Vahdet Deryası 2 2017
Değerli
okuyucu.
Okumaya başlayacağınız bu kitapta, Gönüller
sultanı Niyaz-î Mısrî Hz’nin İlahi âşkından kelam olarak dile gelmiş olup, ruhlara
temas eden ve gönül bahçelerinde mana zevklerinin yeşermesine sebep olan
beyitlerinin Fakir’de oluşturduğu mana zevklerini bulacaksınız.
Niyaz-î
Mısrî Hz’nin beyitleri Kur’an’ı Kerim’deki Hak kelamı olan ayetlerin ve
Cenab-ı Resulullah efendimiz, Hz Muhammed Mustafa hadislerinin açılımıdır.
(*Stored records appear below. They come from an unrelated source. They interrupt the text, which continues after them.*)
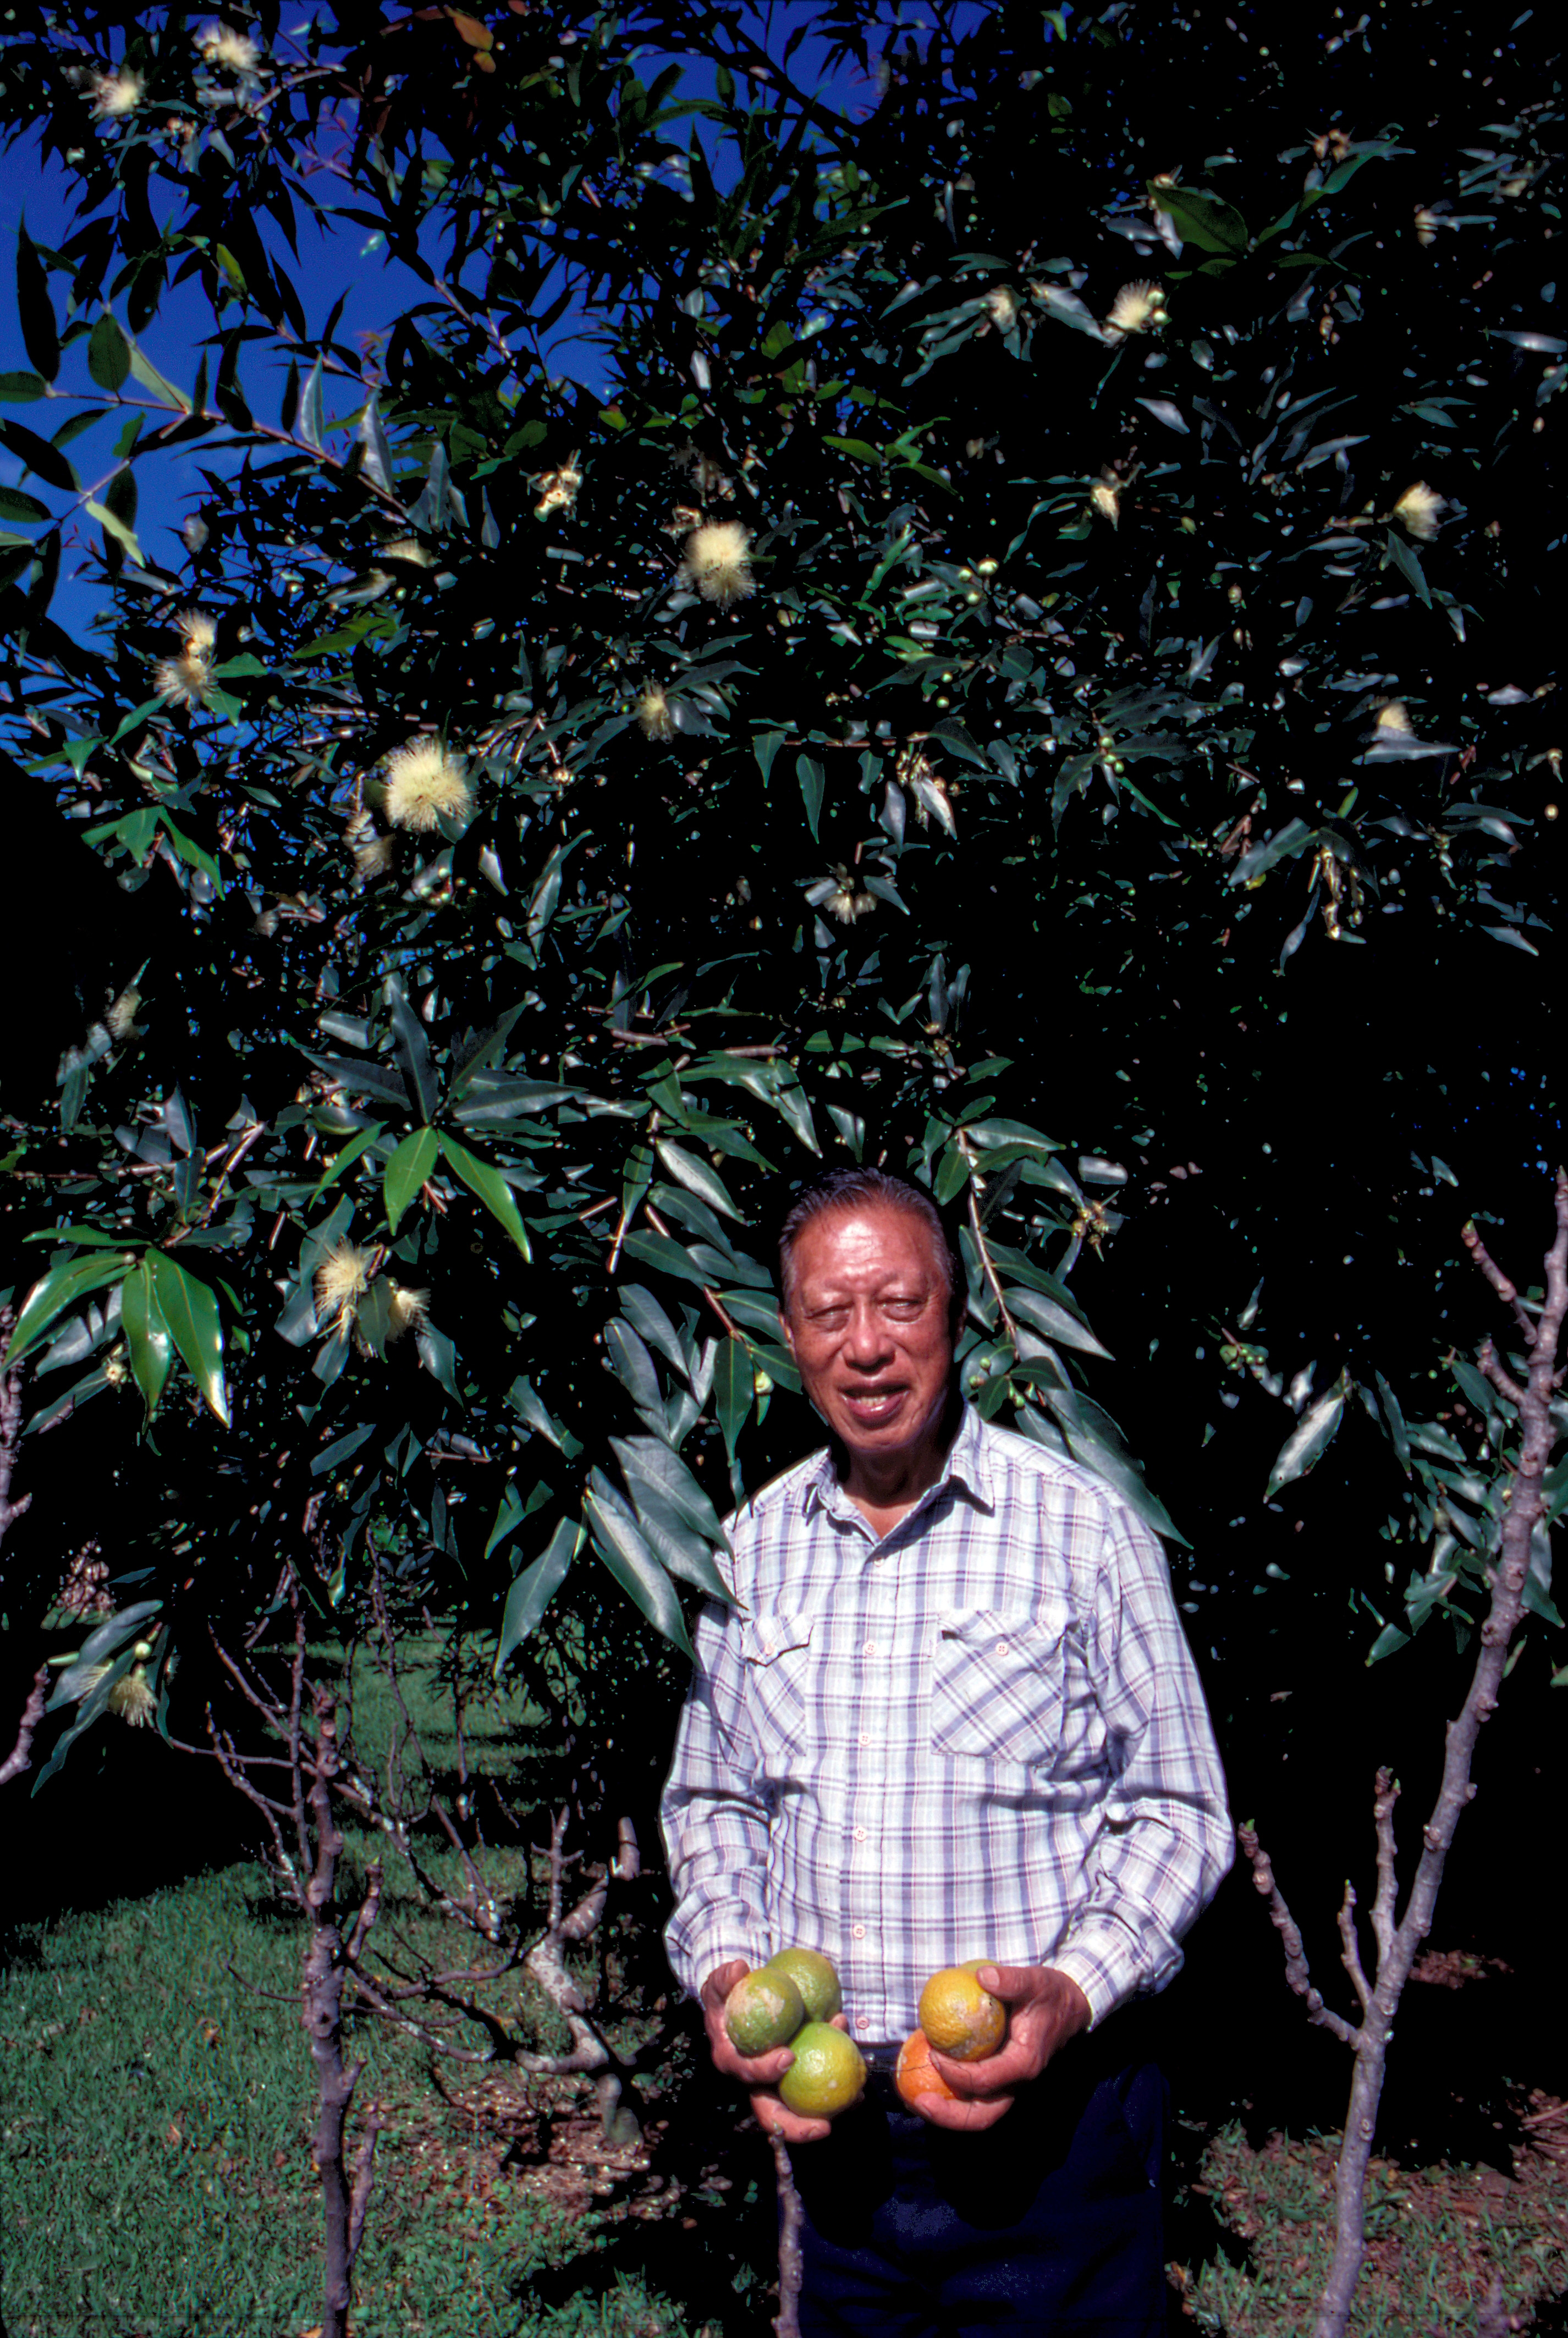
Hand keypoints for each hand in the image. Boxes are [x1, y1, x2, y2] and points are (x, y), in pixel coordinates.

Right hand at [699, 1959, 852, 2144]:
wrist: (741, 2006)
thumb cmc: (729, 1995)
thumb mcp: (720, 1985)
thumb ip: (724, 1978)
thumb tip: (738, 1968)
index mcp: (733, 2061)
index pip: (747, 2072)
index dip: (765, 2070)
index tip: (788, 2056)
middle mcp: (754, 2082)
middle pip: (771, 2115)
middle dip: (796, 2127)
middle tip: (824, 2125)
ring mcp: (775, 2086)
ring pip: (799, 2110)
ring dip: (825, 2113)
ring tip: (854, 2102)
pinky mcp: (794, 2082)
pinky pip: (816, 2092)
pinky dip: (837, 2092)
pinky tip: (860, 2089)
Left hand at [916, 1964, 1092, 2132]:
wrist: (1070, 2006)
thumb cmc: (1049, 1993)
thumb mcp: (1035, 1981)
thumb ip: (1011, 1980)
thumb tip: (982, 1977)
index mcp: (1024, 2062)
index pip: (987, 2080)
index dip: (957, 2074)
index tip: (935, 2053)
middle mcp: (1017, 2081)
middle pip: (983, 2115)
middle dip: (949, 2115)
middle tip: (919, 2102)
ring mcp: (1009, 2083)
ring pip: (979, 2112)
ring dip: (948, 2112)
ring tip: (916, 2100)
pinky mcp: (1001, 2077)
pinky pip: (975, 2095)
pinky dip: (952, 2093)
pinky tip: (928, 2076)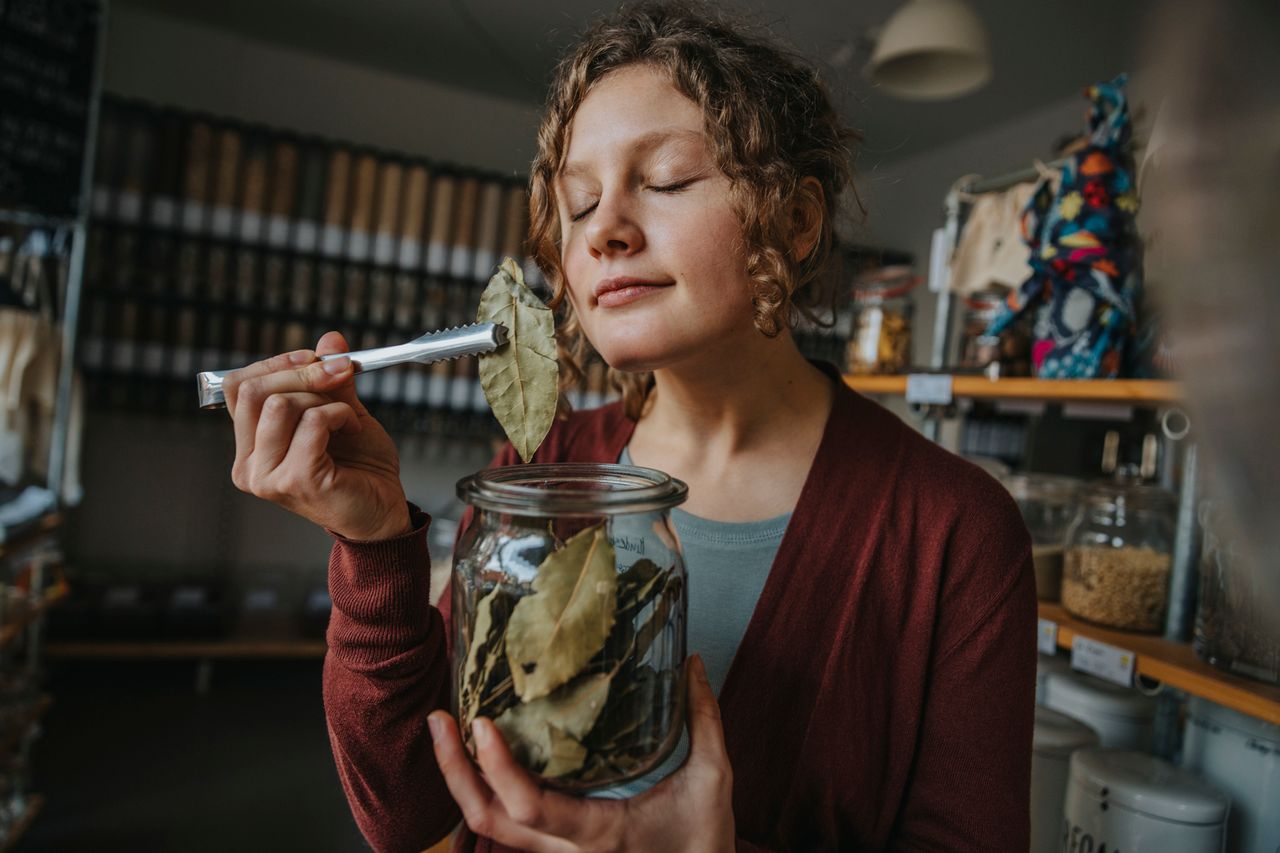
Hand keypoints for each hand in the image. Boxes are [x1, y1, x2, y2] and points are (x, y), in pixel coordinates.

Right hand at [224, 331, 410, 540]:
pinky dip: (338, 414)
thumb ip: (330, 378)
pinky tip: (351, 427)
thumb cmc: (360, 468)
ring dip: (322, 397)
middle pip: (254, 391)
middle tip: (337, 372)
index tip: (313, 357)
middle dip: (300, 372)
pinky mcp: (296, 480)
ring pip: (281, 405)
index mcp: (249, 448)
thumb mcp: (341, 412)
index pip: (238, 388)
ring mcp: (268, 477)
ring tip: (345, 415)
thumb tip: (330, 339)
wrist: (383, 511)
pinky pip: (312, 422)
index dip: (275, 364)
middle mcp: (249, 466)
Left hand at [428, 655, 735, 852]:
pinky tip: (482, 754)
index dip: (496, 767)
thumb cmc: (706, 842)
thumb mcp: (713, 779)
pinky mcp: (558, 849)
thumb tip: (694, 661)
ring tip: (447, 730)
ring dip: (460, 779)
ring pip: (487, 827)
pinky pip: (506, 824)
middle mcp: (565, 850)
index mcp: (598, 834)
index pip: (529, 806)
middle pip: (485, 820)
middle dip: (453, 771)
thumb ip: (704, 720)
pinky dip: (484, 788)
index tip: (479, 723)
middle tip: (439, 717)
Kendi
idrakimize göre yapmaya çalıştığımız yorumlarda, beyitlerin gönlümüze düşürdüğü
ayeti kerime ve hadisleri göreceksiniz. Bu yorumlar, Fakirin kendi mana alemine
doğan zevkler olup, ilk ve son değildir. Cenab-ı Allah’ta son olamayacağı için
Cenab-ı Allah’ı tanıtan, anlatan, bildiren ilimde ve bu ilimden oluşan
anlayışlarda da son olamaz. Kova denizi içine alamaz ama kendisi denizde batın
olur, deniz olur. Unutulmamalıdır ki, olmak yok, yolunda olmak vardır. Bilgi
kullanıldığı zaman bizi zahmetten kurtarır, bilmiş olmak yetmez ve bilgi bizden
mesuliyeti kaldırmaz aksine kendisi kadar daha mesuliyet yükler.
İrfaniyet birdir ve bu irfaniyet Cenab-ı Allah’ın
Kemaliyle tecelli ettiği Muhammedî irfaniyettir. Gönül birdir ve bu gönül,
Cenab-ı Allah’ın sığdığı beytullah olan Muhammedî gönüldür. Aşk birdir ve bu
Aşk, Cenab-ı Allah’ın zuhuru olan Muhammedî Aşk’tır. İlim birdir ve bu ilim
Cenab-ı Allah’ın zahir olarak anlatıldığı Muhammedî ilimdir. Kendimizi, bir
olan bu tecellilere layık hale getirdiğimizde bizde de tecelliye gelirler, iki
olmazlar. Cenab-ı Allah, talip olup talebi doğrultusunda hizmet edenlerin yar
ve yardımcısı olsun, Cemaliyle şereflendirsin inşallah.